**Task prompt**
An exact reproduction of the lines below, from the first through the one with "left back paw: (198, 574)", is the whole answer; pictures have no place in it.

**Dataset records**
+---+

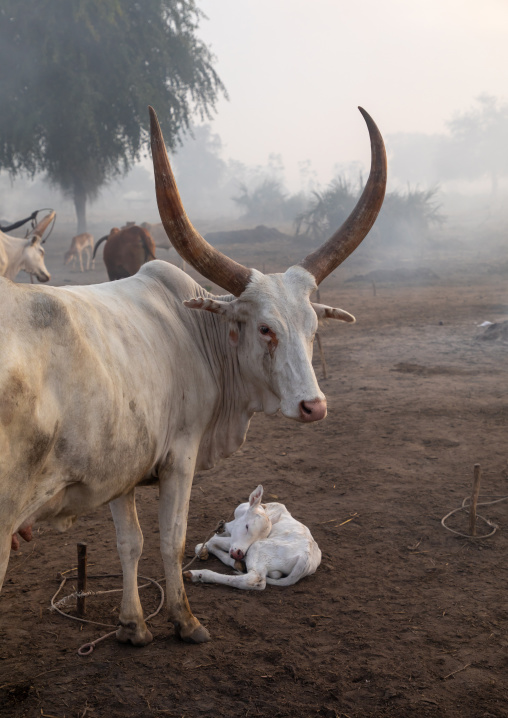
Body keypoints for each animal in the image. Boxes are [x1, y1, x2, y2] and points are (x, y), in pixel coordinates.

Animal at [184, 485, 321, 590]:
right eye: (246, 526)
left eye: (261, 536)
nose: (239, 554)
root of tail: (305, 560)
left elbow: (212, 541)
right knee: (273, 574)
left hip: (259, 549)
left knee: (254, 579)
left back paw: (198, 574)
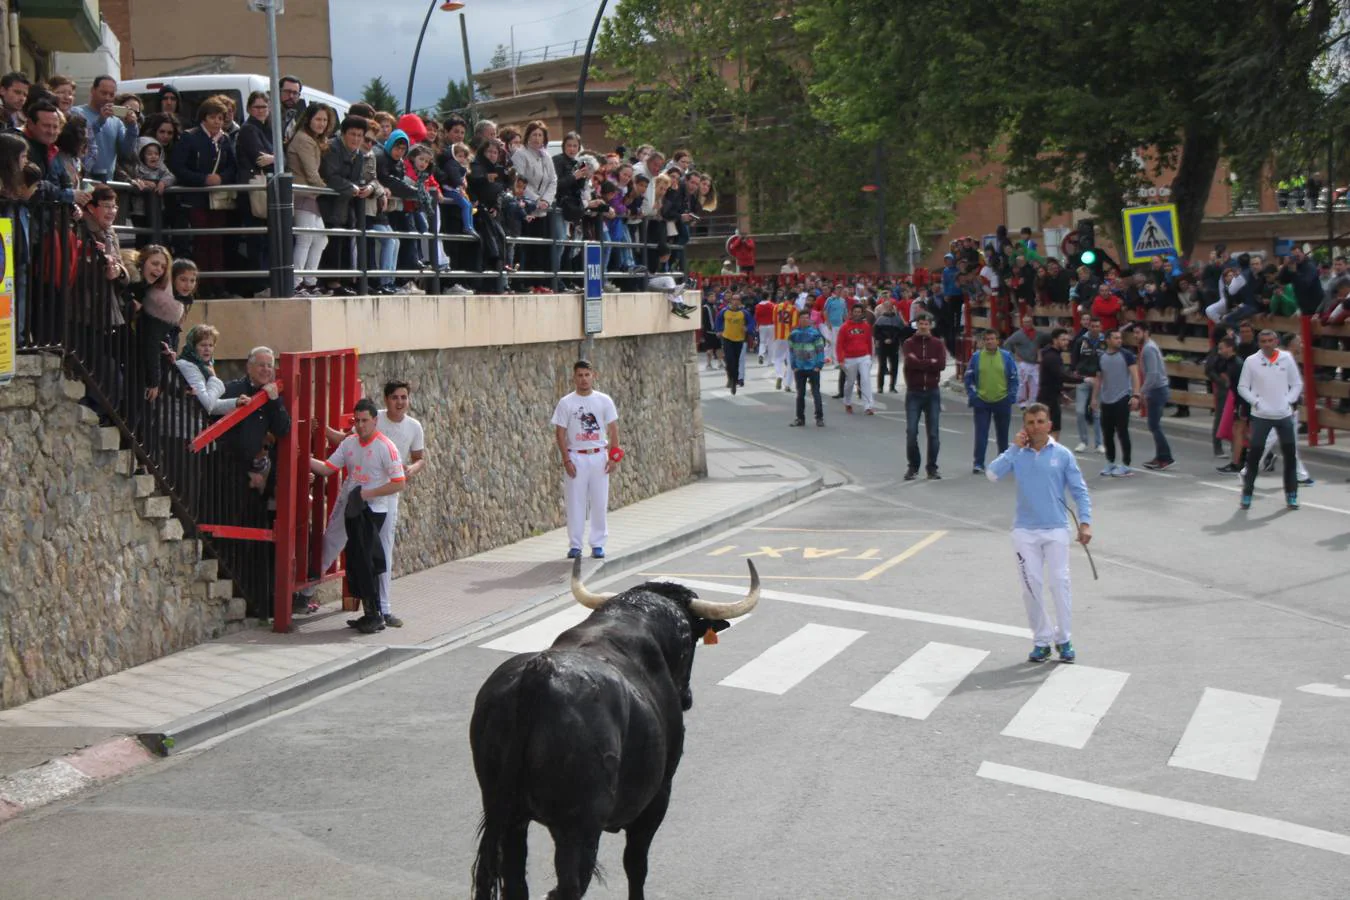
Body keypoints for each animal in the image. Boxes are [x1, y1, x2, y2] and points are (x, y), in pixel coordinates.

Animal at [469, 558, 761, 895]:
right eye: (691, 643)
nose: (686, 697)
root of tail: (539, 674)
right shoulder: (657, 797)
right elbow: (636, 864)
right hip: (578, 826)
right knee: (569, 885)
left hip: (505, 813)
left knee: (512, 880)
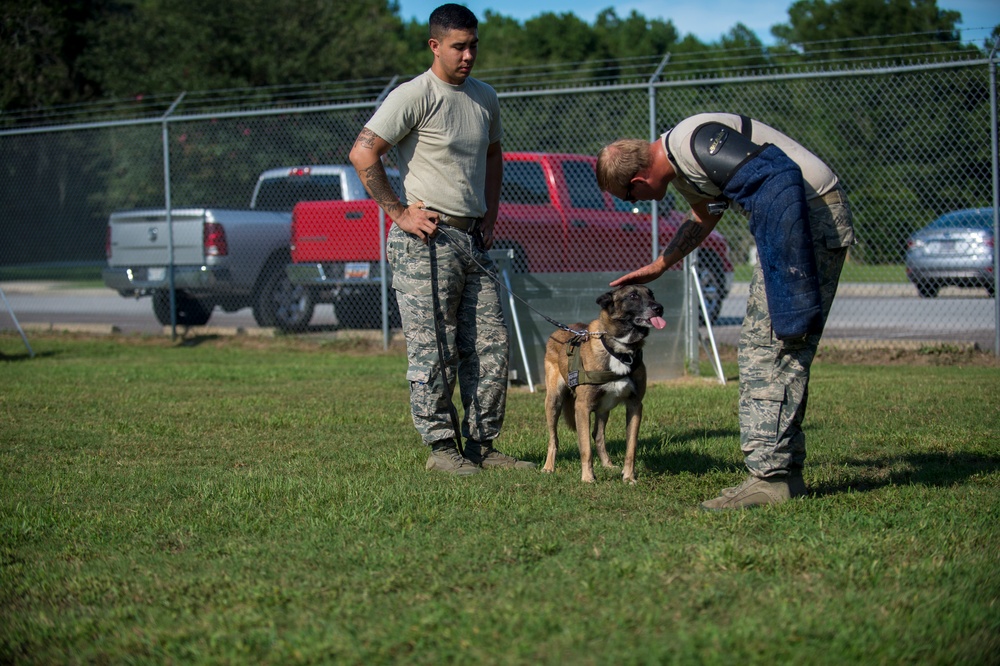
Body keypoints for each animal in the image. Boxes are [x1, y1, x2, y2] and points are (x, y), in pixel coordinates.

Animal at [544, 282, 660, 480]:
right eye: (633, 296)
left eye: (651, 294)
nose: (659, 308)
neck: (620, 350)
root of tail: (560, 330)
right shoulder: (582, 407)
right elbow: (585, 449)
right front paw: (588, 478)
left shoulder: (635, 405)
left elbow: (631, 447)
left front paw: (629, 477)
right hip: (553, 401)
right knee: (554, 439)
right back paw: (548, 467)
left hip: (603, 408)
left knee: (598, 435)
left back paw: (607, 464)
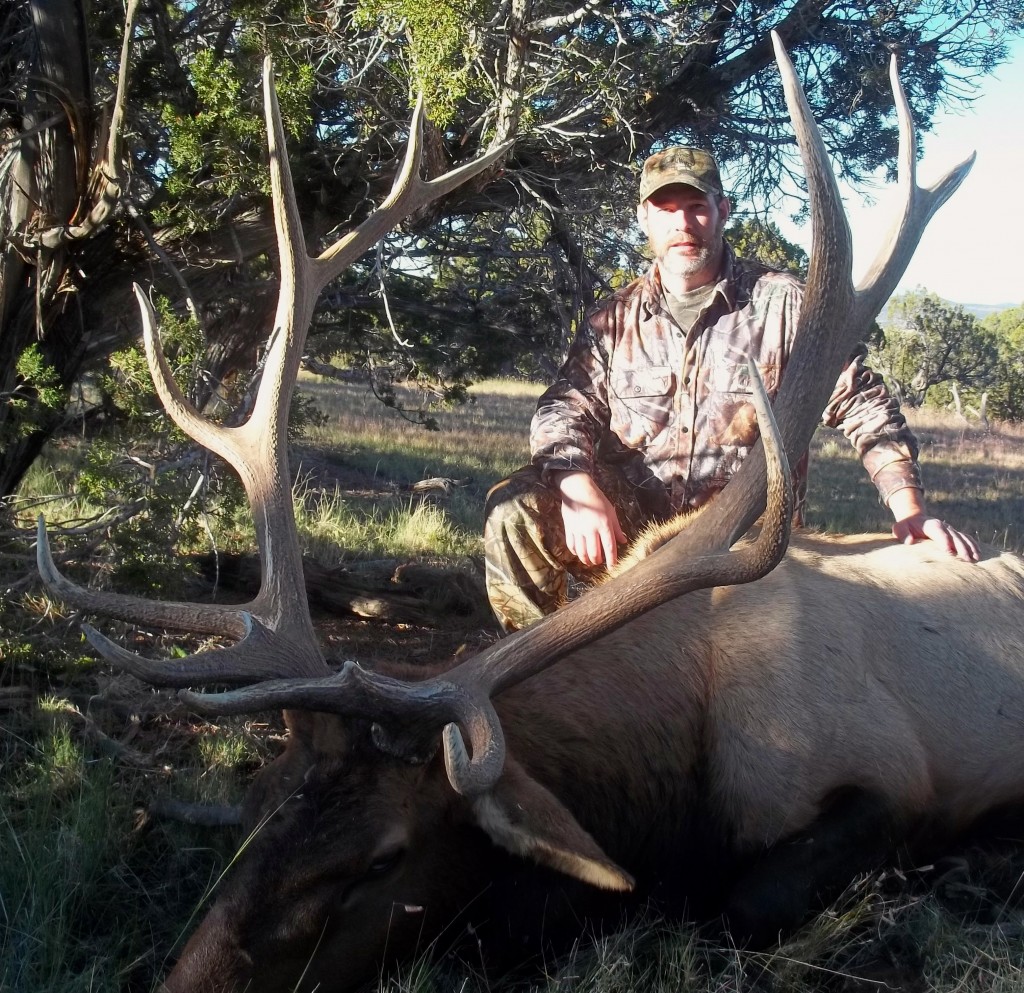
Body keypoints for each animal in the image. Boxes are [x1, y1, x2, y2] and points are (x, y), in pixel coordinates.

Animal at [34, 30, 1024, 990]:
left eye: (382, 859)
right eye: (258, 806)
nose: (183, 981)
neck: (682, 771)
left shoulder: (891, 778)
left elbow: (743, 903)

+---+

**Exercise result**
Body keypoints for each animal in the image. Boxes are [x1, y1, x2, y2] and points are (x, y), in pixel coordinates.

Animal at [184, 485, 321, 590]:
right eye: (246, 526)
left eye: (261, 536)
nose: (239, 554)
root of tail: (305, 560)
left elbow: (212, 541)
right knee: (273, 574)
left hip: (259, 549)
left knee: (254, 579)
left back paw: (198, 574)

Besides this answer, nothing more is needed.